Write out the whole listing below exactly, skipping each picture.

Source information:
-*-
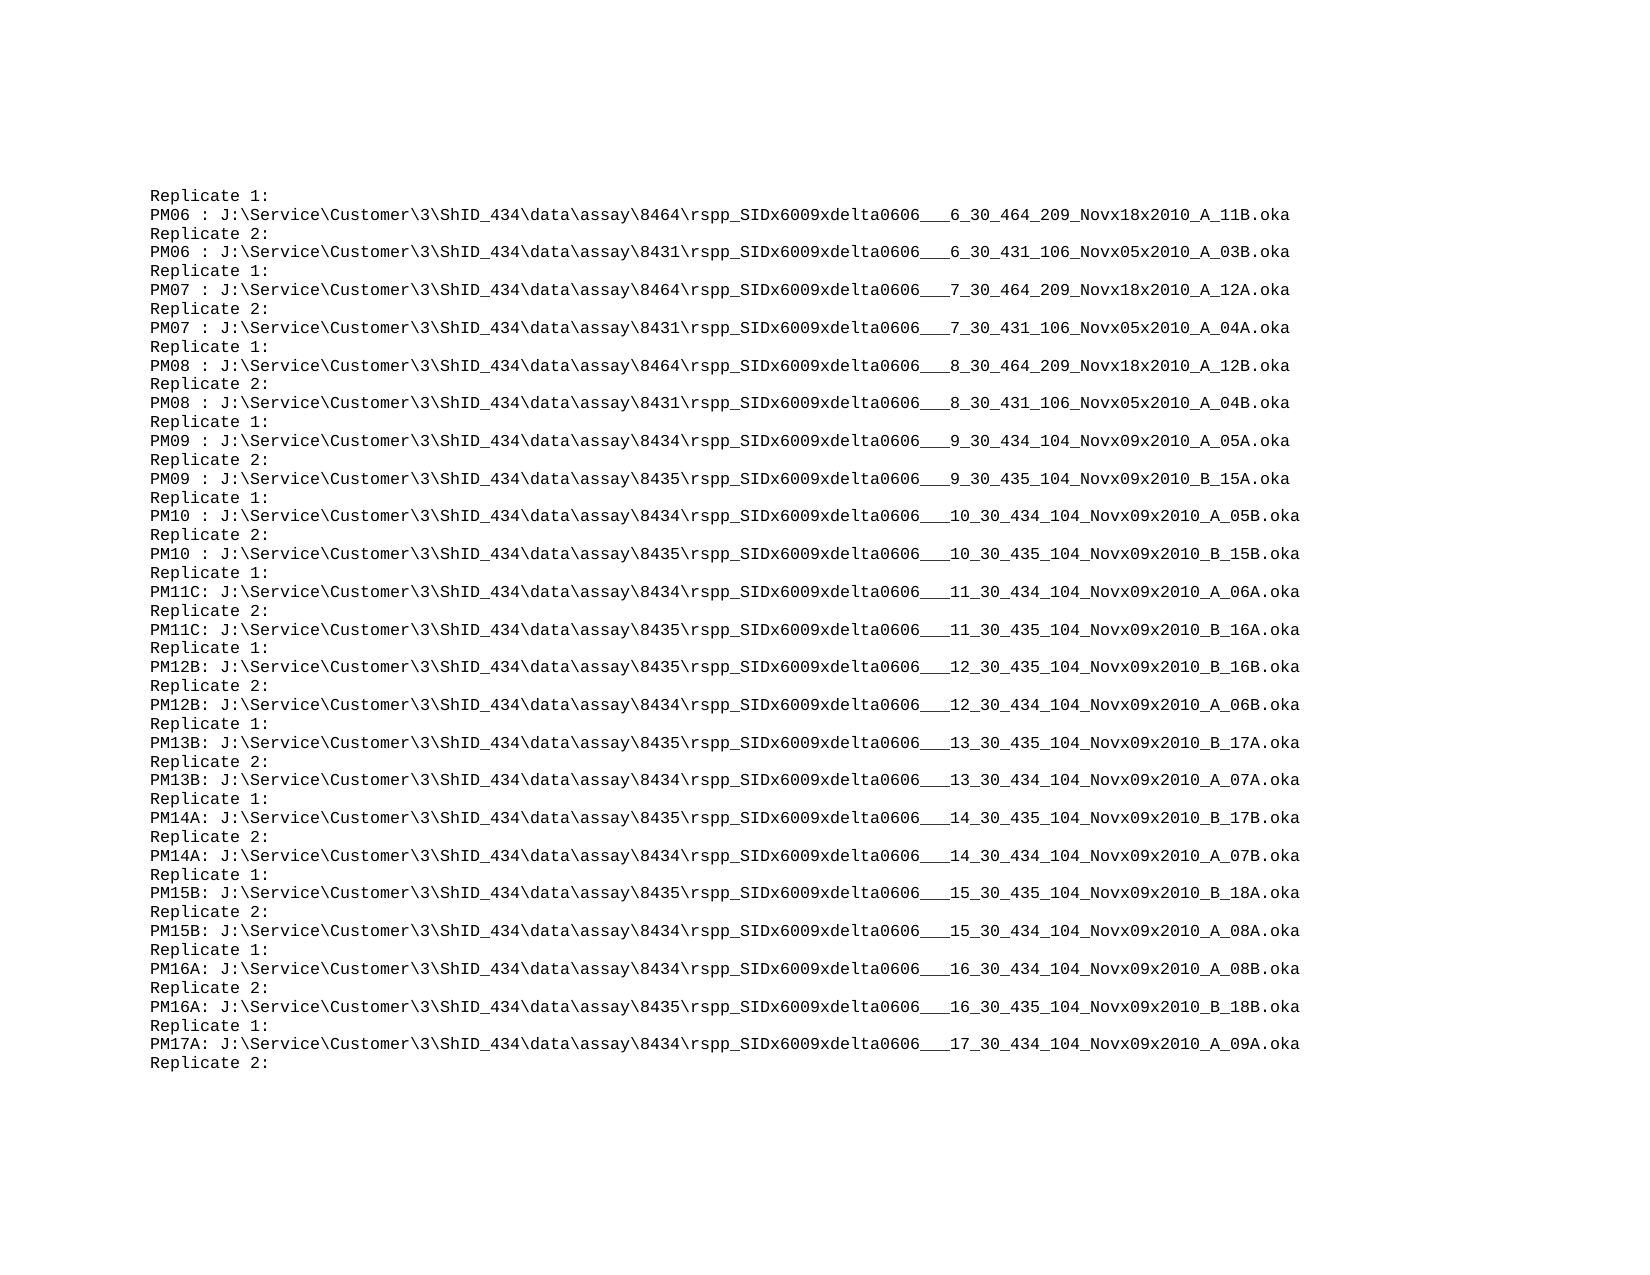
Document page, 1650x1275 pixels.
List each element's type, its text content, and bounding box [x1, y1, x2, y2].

text PM17A: J:\Service\Customer\3\ShID_434\data\assay\8434\rspp_SIDx6009xdelta0606___17_30_434_104_Novx09x2010_A_09A.oka [150, 1036, 1500, 1055]
text Replicate 2: [150, 225, 1500, 244]
text Replicate 2: [150, 979, 1500, 998]
text Replicate 2: [150, 1055, 1500, 1074]
text Replicate 2: [150, 451, 1500, 470]
text PM06 : J:\Service\Customer\3\ShID_434\data\assay\8431\rspp_SIDx6009xdelta0606___6_30_431_106_Novx05x2010_A_03B.oka [150, 244, 1500, 263]
text Replicate 1: [150, 942, 1500, 961]
text Replicate 1: [150, 263, 1500, 282]
text PM08 : J:\Service\Customer\3\ShID_434\data\assay\8431\rspp_SIDx6009xdelta0606___8_30_431_106_Novx05x2010_A_04B.oka [150, 395, 1500, 414]
text Replicate 2: [150, 828, 1500, 847]
text PM16A: J:\Service\Customer\3\ShID_434\data\assay\8434\rspp_SIDx6009xdelta0606___16_30_434_104_Novx09x2010_A_08B.oka [150, 961, 1500, 979]
text Replicate 1: [150, 414, 1500, 433]
text Replicate 1: [150, 489, 1500, 508]
text Replicate 2: [150, 301, 1500, 319]
text Replicate 2: [150, 376, 1500, 395]
text PM13B: J:\Service\Customer\3\ShID_434\data\assay\8434\rspp_SIDx6009xdelta0606___13_30_434_104_Novx09x2010_A_07A.oka [150, 772, 1500, 791]
text Replicate 2: [150, 678, 1500, 697]
text Replicate 2: [150, 527, 1500, 546]
text Replicate 1: [150, 866, 1500, 885]
text Replicate 1: [150, 715, 1500, 734]
text Replicate 1: [150, 564, 1500, 583]
text Replicate 2: [150, 904, 1500, 923]
text Replicate 1: [150, 187, 1500, 206]
text Replicate 2: [150, 753, 1500, 772]
text Replicate 1: [150, 338, 1500, 357]
text Replicate 1: [150, 791, 1500, 810]
text Replicate 2: [150, 602, 1500, 621]
text PM10 : J:\Service\Customer\3\ShID_434\data\assay\8435\rspp_SIDx6009xdelta0606___10_30_435_104_Novx09x2010_B_15B.oka [150, 546, 1500, 564]
text PM15B: J:\Service\Customer\3\ShID_434\data\assay\8435\rspp_SIDx6009xdelta0606___15_30_435_104_Novx09x2010_B_18A.oka [150, 885, 1500, 904]
text PM09 : J:\Service\Customer\3\ShID_434\data\assay\8434\rspp_SIDx6009xdelta0606___9_30_434_104_Novx09x2010_A_05A.oka [150, 433, 1500, 451]
text PM13B: J:\Service\Customer\3\ShID_434\data\assay\8435\rspp_SIDx6009xdelta0606___13_30_435_104_Novx09x2010_B_17A.oka [150, 734, 1500, 753]
text PM14A: J:\Service\Customer\3\ShID_434\data\assay\8434\rspp_SIDx6009xdelta0606___14_30_434_104_Novx09x2010_A_07B.oka [150, 847, 1500, 866]
text Replicate 1: [150, 1017, 1500, 1036]
text PM07 : J:\Service\Customer\3\ShID_434\data\assay\8431\rspp_SIDx6009xdelta0606___7_30_431_106_Novx05x2010_A_04A.oka [150, 319, 1500, 338]
text PM12B: J:\Service\Customer\3\ShID_434\data\assay\8435\rspp_SIDx6009xdelta0606___12_30_435_104_Novx09x2010_B_16B.oka [150, 659, 1500, 678]
text PM11C: J:\Service\Customer\3\ShID_434\data\assay\8435\rspp_SIDx6009xdelta0606___11_30_435_104_Novx09x2010_B_16A.oka [150, 621, 1500, 640]
text PM08 : J:\Service\Customer\3\ShID_434\data\assay\8464\rspp_SIDx6009xdelta0606___8_30_464_209_Novx18x2010_A_12B.oka [150, 357, 1500, 376]
text PM16A: J:\Service\Customer\3\ShID_434\data\assay\8435\rspp_SIDx6009xdelta0606___16_30_435_104_Novx09x2010_B_18B.oka [150, 998, 1500, 1017]
text PM07 : J:\Service\Customer\3\ShID_434\data\assay\8464\rspp_SIDx6009xdelta0606___7_30_464_209_Novx18x2010_A_12A.oka [150, 282, 1500, 301]
text Replicate 1: [150, 640, 1500, 659]
text PM11C: J:\Service\Customer\3\ShID_434\data\assay\8434\rspp_SIDx6009xdelta0606___11_30_434_104_Novx09x2010_A_06A.oka [150, 583, 1500, 602]
text PM10 : J:\Service\Customer\3\ShID_434\data\assay\8434\rspp_SIDx6009xdelta0606___10_30_434_104_Novx09x2010_A_05B.oka [150, 508, 1500, 527]
text PM06 : J:\Service\Customer\3\ShID_434\data\assay\8464\rspp_SIDx6009xdelta0606___6_30_464_209_Novx18x2010_A_11B.oka [150, 206, 1500, 225]
text PM12B: J:\Service\Customer\3\ShID_434\data\assay\8434\rspp_SIDx6009xdelta0606___12_30_434_104_Novx09x2010_A_06B.oka [150, 697, 1500, 715]
text PM15B: J:\Service\Customer\3\ShID_434\data\assay\8434\rspp_SIDx6009xdelta0606___15_30_434_104_Novx09x2010_A_08A.oka [150, 923, 1500, 942]
text PM09 : J:\Service\Customer\3\ShID_434\data\assay\8435\rspp_SIDx6009xdelta0606___9_30_435_104_Novx09x2010_B_15A.oka [150, 470, 1500, 489]
text PM14A: J:\Service\Customer\3\ShID_434\data\assay\8435\rspp_SIDx6009xdelta0606___14_30_435_104_Novx09x2010_B_17B.oka [150, 810, 1500, 828]
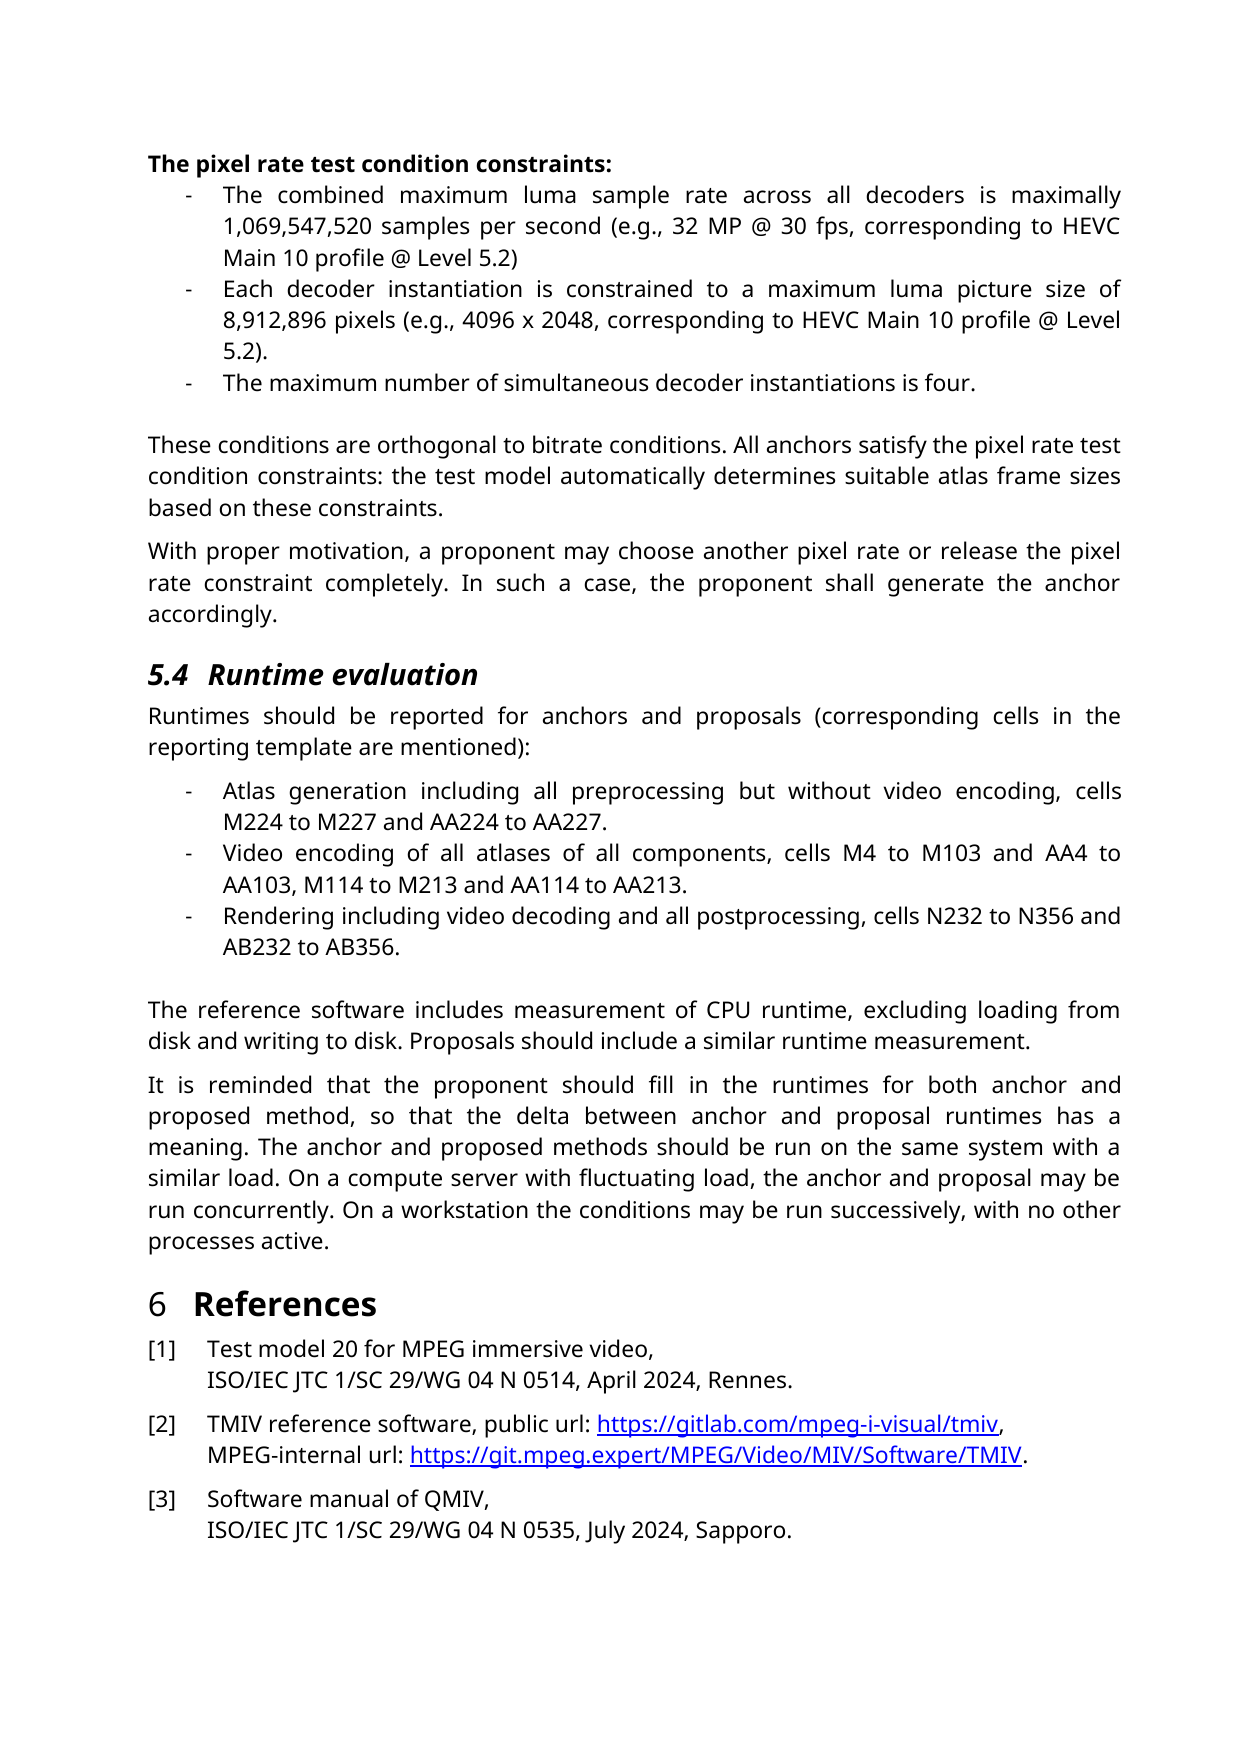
-*-
Output below:
Document page, 1650x1275 pixels.
List each element's type, its text content, and bounding box [x1, y1, x2, y2].

text PM17A: J:\Service\Customer\3\ShID_434\data\assay\8434\rspp_SIDx6009xdelta0606___17_30_434_104_Novx09x2010_A_09A.oka [150, 1036, 1500, 1055]
text Replicate 2: [150, 225, 1500, 244]
text Replicate 2: [150, 979, 1500, 998]
text Replicate 2: [150, 1055, 1500, 1074]
text Replicate 2: [150, 451, 1500, 470]
text PM06 : J:\Service\Customer\3\ShID_434\data\assay\8431\rspp_SIDx6009xdelta0606___6_30_431_106_Novx05x2010_A_03B.oka [150, 244, 1500, 263]
text Replicate 1: [150, 942, 1500, 961]
text Replicate 1: [150, 263, 1500, 282]
text PM08 : J:\Service\Customer\3\ShID_434\data\assay\8431\rspp_SIDx6009xdelta0606___8_30_431_106_Novx05x2010_A_04B.oka [150, 395, 1500, 414]
text Replicate 2: [150, 828, 1500, 847]
text PM16A: J:\Service\Customer\3\ShID_434\data\assay\8434\rspp_SIDx6009xdelta0606___16_30_434_104_Novx09x2010_A_08B.oka [150, 961, 1500, 979]
text Replicate 1: [150, 414, 1500, 433]
text Replicate 1: [150, 489, 1500, 508]
text Replicate 2: [150, 301, 1500, 319]
text Replicate 2: [150, 376, 1500, 395]
text PM13B: J:\Service\Customer\3\ShID_434\data\assay\8434\rspp_SIDx6009xdelta0606___13_30_434_104_Novx09x2010_A_07A.oka [150, 772, 1500, 791]
text Replicate 2: [150, 678, 1500, 697]
text Replicate 2: [150, 527, 1500, 546]
text Replicate 1: [150, 866, 1500, 885]
text Replicate 1: [150, 715, 1500, 734]
text Replicate 1: [150, 564, 1500, 583]
text Replicate 2: [150, 904, 1500, 923]
text Replicate 1: [150, 187, 1500, 206]
text Replicate 2: [150, 753, 1500, 772]
text Replicate 1: [150, 338, 1500, 357]
text Replicate 1: [150, 791, 1500, 810]
text Replicate 2: [150, 602, 1500, 621]
text PM10 : J:\Service\Customer\3\ShID_434\data\assay\8435\rspp_SIDx6009xdelta0606___10_30_435_104_Novx09x2010_B_15B.oka [150, 546, 1500, 564]
text PM15B: J:\Service\Customer\3\ShID_434\data\assay\8435\rspp_SIDx6009xdelta0606___15_30_435_104_Novx09x2010_B_18A.oka [150, 885, 1500, 904]
text PM09 : J:\Service\Customer\3\ShID_434\data\assay\8434\rspp_SIDx6009xdelta0606___9_30_434_104_Novx09x2010_A_05A.oka [150, 433, 1500, 451]
text PM13B: J:\Service\Customer\3\ShID_434\data\assay\8435\rspp_SIDx6009xdelta0606___13_30_435_104_Novx09x2010_B_17A.oka [150, 734, 1500, 753]
text PM14A: J:\Service\Customer\3\ShID_434\data\assay\8434\rspp_SIDx6009xdelta0606___14_30_434_104_Novx09x2010_A_07B.oka [150, 847, 1500, 866]
text Replicate 1: [150, 1017, 1500, 1036]
text PM07 : J:\Service\Customer\3\ShID_434\data\assay\8431\rspp_SIDx6009xdelta0606___7_30_431_106_Novx05x2010_A_04A.oka [150, 319, 1500, 338]
text PM12B: J:\Service\Customer\3\ShID_434\data\assay\8435\rspp_SIDx6009xdelta0606___12_30_435_104_Novx09x2010_B_16B.oka [150, 659, 1500, 678]
text PM11C: J:\Service\Customer\3\ShID_434\data\assay\8435\rspp_SIDx6009xdelta0606___11_30_435_104_Novx09x2010_B_16A.oka [150, 621, 1500, 640]
text PM08 : J:\Service\Customer\3\ShID_434\data\assay\8464\rspp_SIDx6009xdelta0606___8_30_464_209_Novx18x2010_A_12B.oka [150, 357, 1500, 376]
text PM16A: J:\Service\Customer\3\ShID_434\data\assay\8435\rspp_SIDx6009xdelta0606___16_30_435_104_Novx09x2010_B_18B.oka [150, 998, 1500, 1017]
text PM07 : J:\Service\Customer\3\ShID_434\data\assay\8464\rspp_SIDx6009xdelta0606___7_30_464_209_Novx18x2010_A_12A.oka [150, 282, 1500, 301]
text Replicate 1: [150, 640, 1500, 659]
text PM11C: J:\Service\Customer\3\ShID_434\data\assay\8434\rspp_SIDx6009xdelta0606___11_30_434_104_Novx09x2010_A_06A.oka [150, 583, 1500, 602]
text PM10 : J:\Service\Customer\3\ShID_434\data\assay\8434\rspp_SIDx6009xdelta0606___10_30_434_104_Novx09x2010_A_05B.oka [150, 508, 1500, 527]
text PM06 : J:\Service\Customer\3\ShID_434\data\assay\8464\rspp_SIDx6009xdelta0606___6_30_464_209_Novx18x2010_A_11B.oka [150, 206, 1500, 225]
text PM12B: J:\Service\Customer\3\ShID_434\data\assay\8434\rspp_SIDx6009xdelta0606___12_30_434_104_Novx09x2010_A_06B.oka [150, 697, 1500, 715]
text PM15B: J:\Service\Customer\3\ShID_434\data\assay\8434\rspp_SIDx6009xdelta0606___15_30_434_104_Novx09x2010_A_08A.oka [150, 923, 1500, 942]
text PM09 : J:\Service\Customer\3\ShID_434\data\assay\8435\rspp_SIDx6009xdelta0606___9_30_435_104_Novx09x2010_B_15A.oka [150, 470, 1500, 489]
text PM14A: J:\Service\Customer\3\ShID_434\data\assay\8435\rspp_SIDx6009xdelta0606___14_30_435_104_Novx09x2010_B_17B.oka [150, 810, 1500, 828]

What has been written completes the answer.